• _WHAT TO DO_
Apart from the pictures, every entry below should be repeated exactly.

• _Items from a dataset_
————

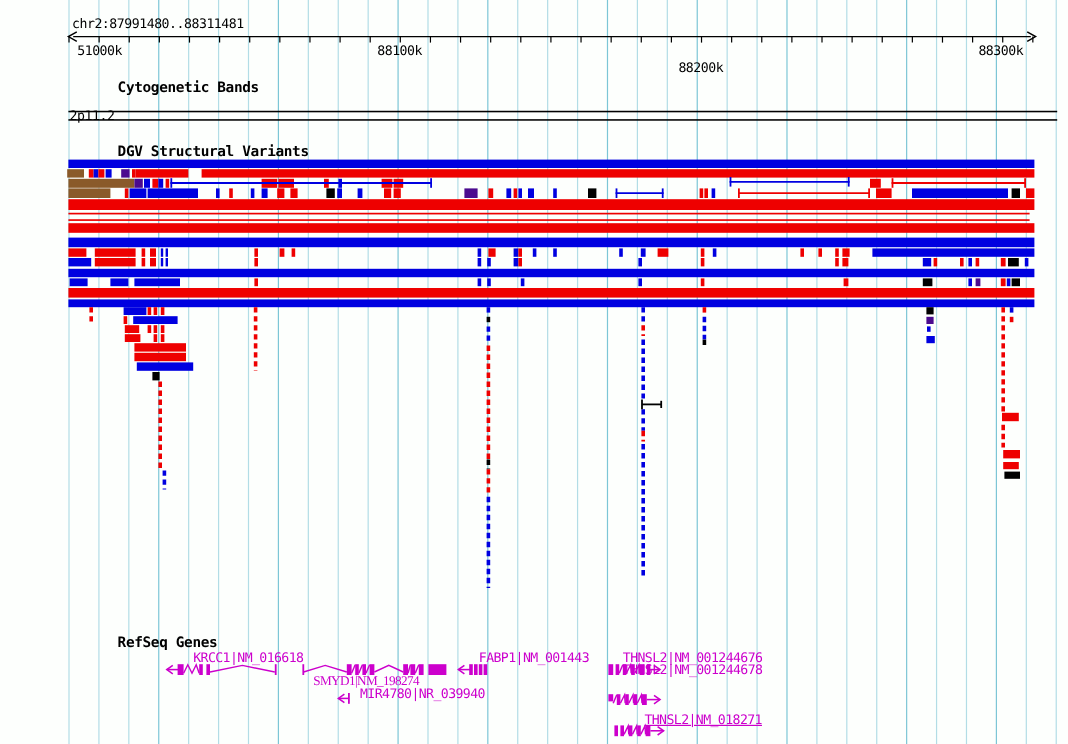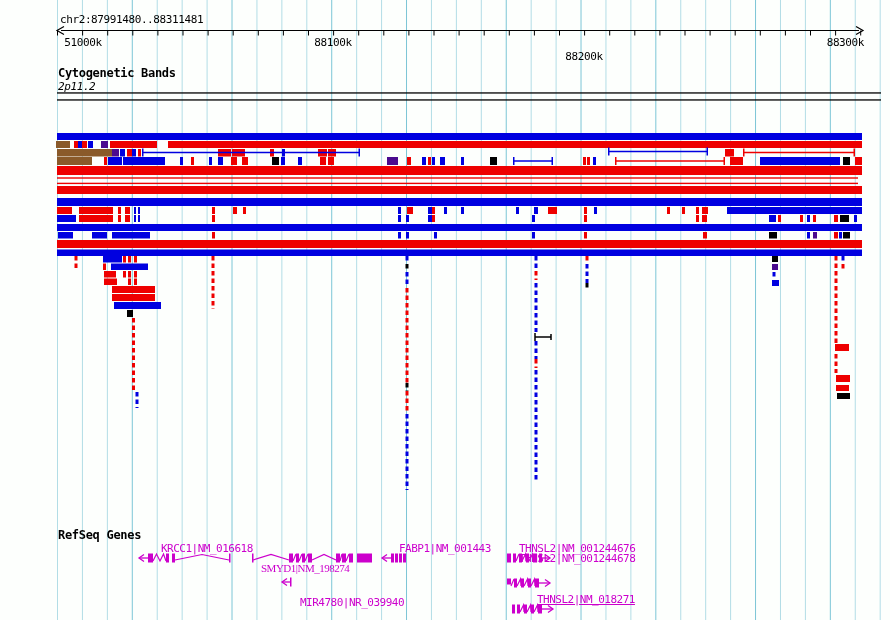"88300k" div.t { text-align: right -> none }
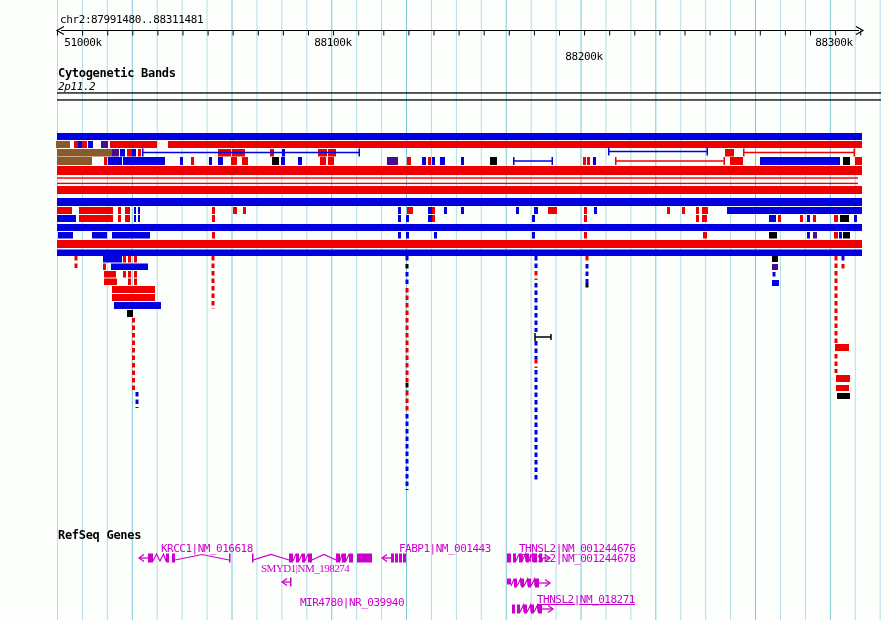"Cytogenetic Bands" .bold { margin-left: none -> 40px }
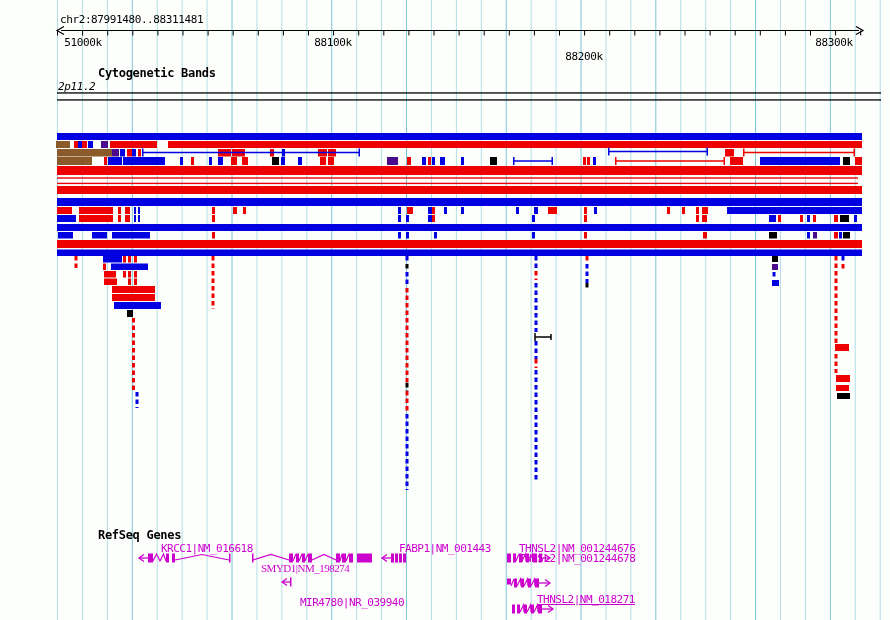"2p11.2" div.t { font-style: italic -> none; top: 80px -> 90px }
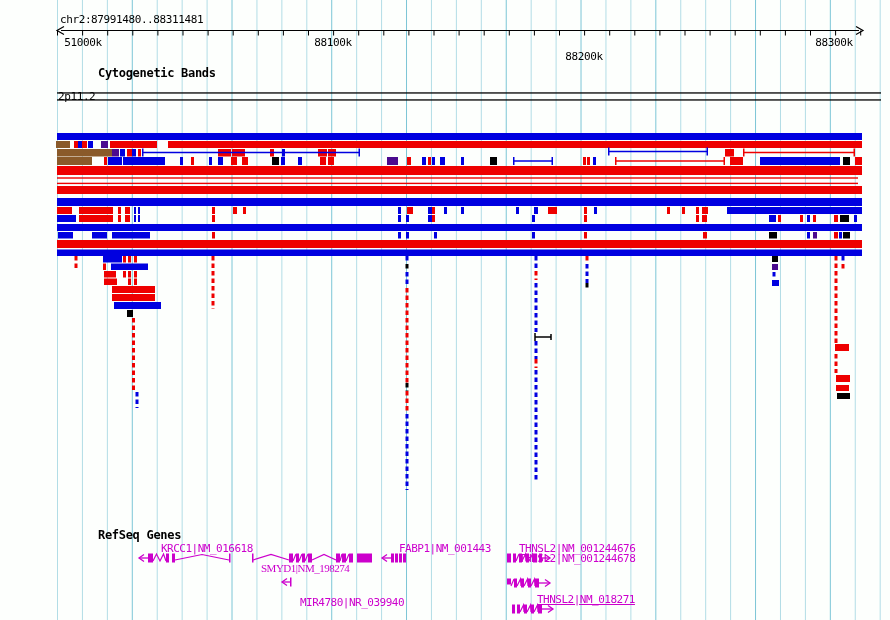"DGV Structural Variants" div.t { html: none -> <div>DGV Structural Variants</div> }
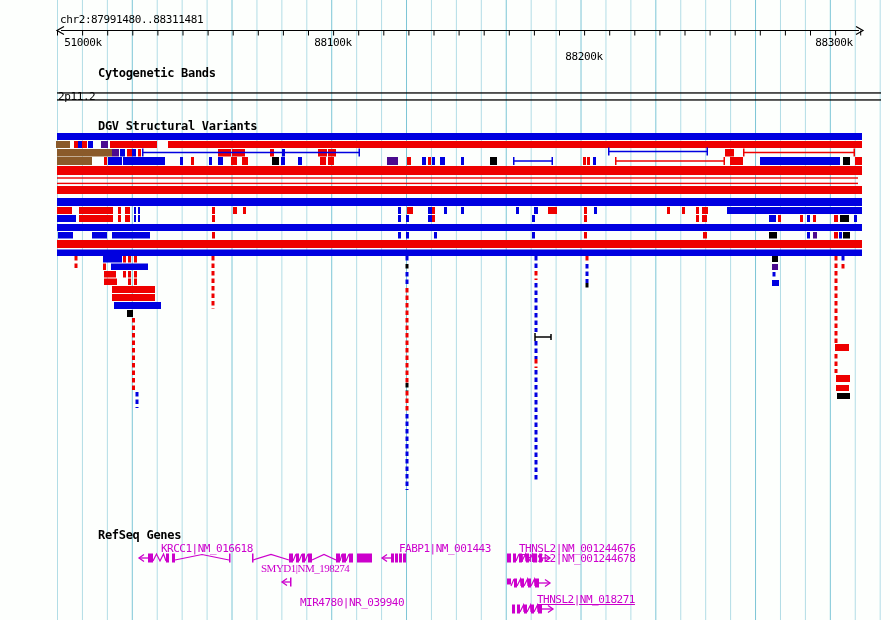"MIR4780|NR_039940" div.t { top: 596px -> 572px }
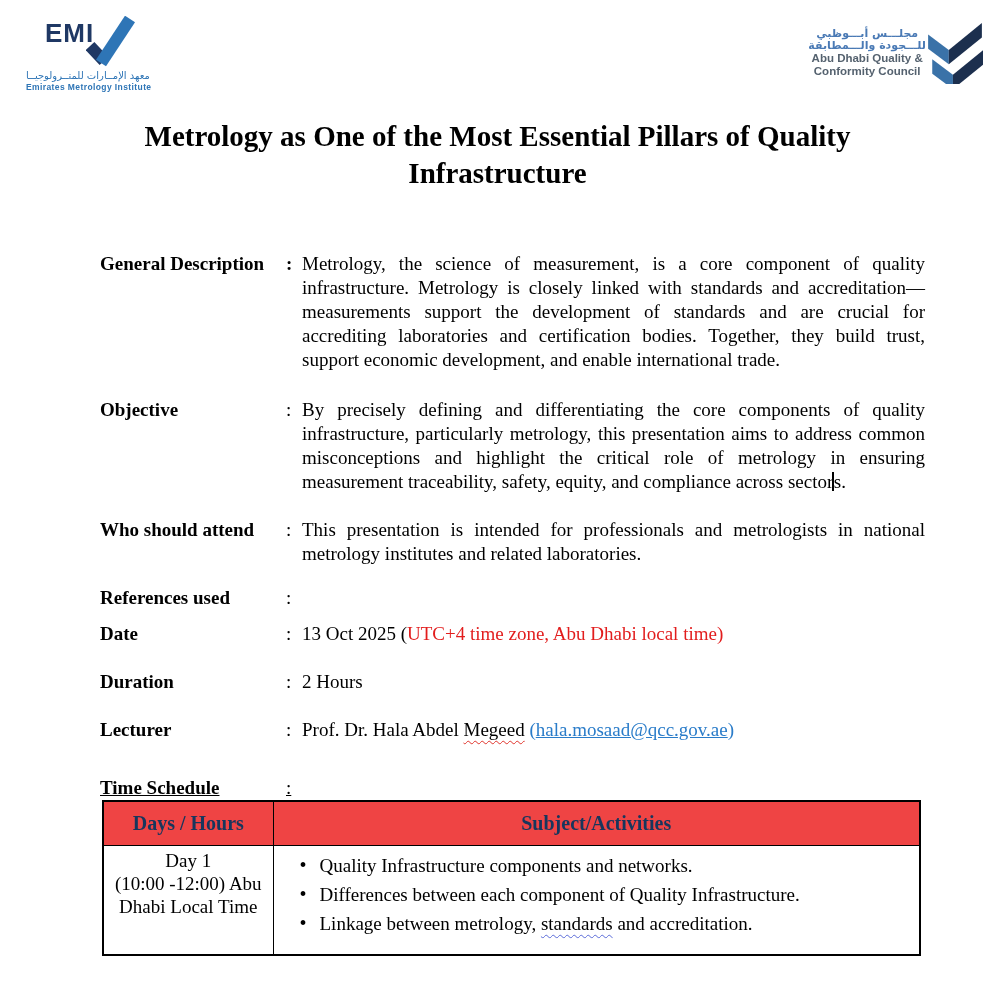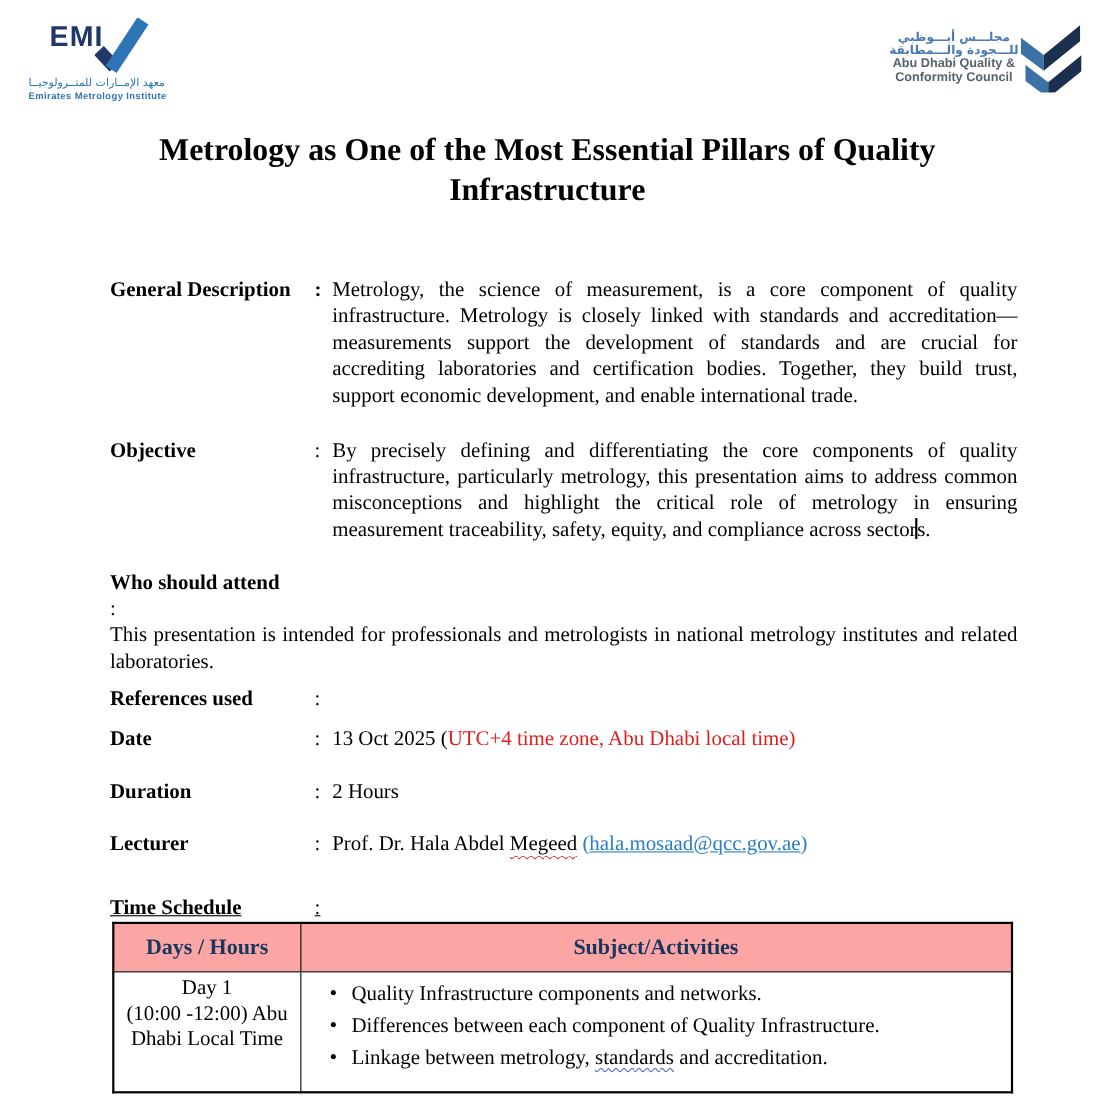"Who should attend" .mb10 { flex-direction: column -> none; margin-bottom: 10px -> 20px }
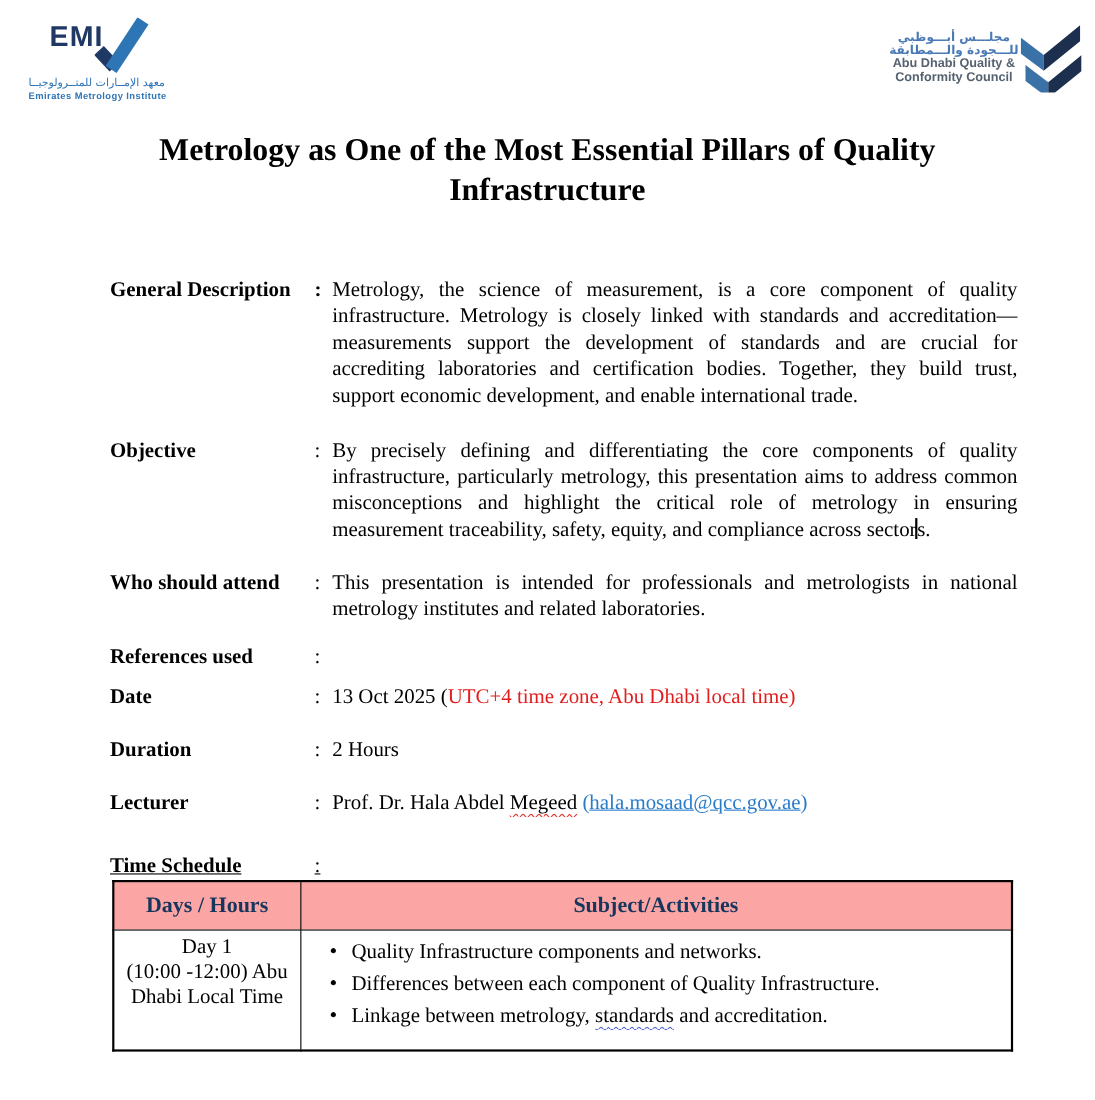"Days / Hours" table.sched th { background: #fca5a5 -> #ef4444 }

————

• _ANSWER TO THIS PROBLEM_
"88300k" div.t { text-align: right -> none }
"Cytogenetic Bands" .bold { margin-left: none -> 40px }
"2p11.2" div.t { font-style: italic -> none; top: 80px -> 90px }
"DGV Structural Variants" div.t { html: none -> <div>DGV Structural Variants</div> }
"MIR4780|NR_039940" div.t { top: 596px -> 572px }
"Who should attend" .mb10 { flex-direction: column -> none; margin-bottom: 10px -> 20px }
"Days / Hours" table.sched th { background: #fca5a5 -> #ef4444 }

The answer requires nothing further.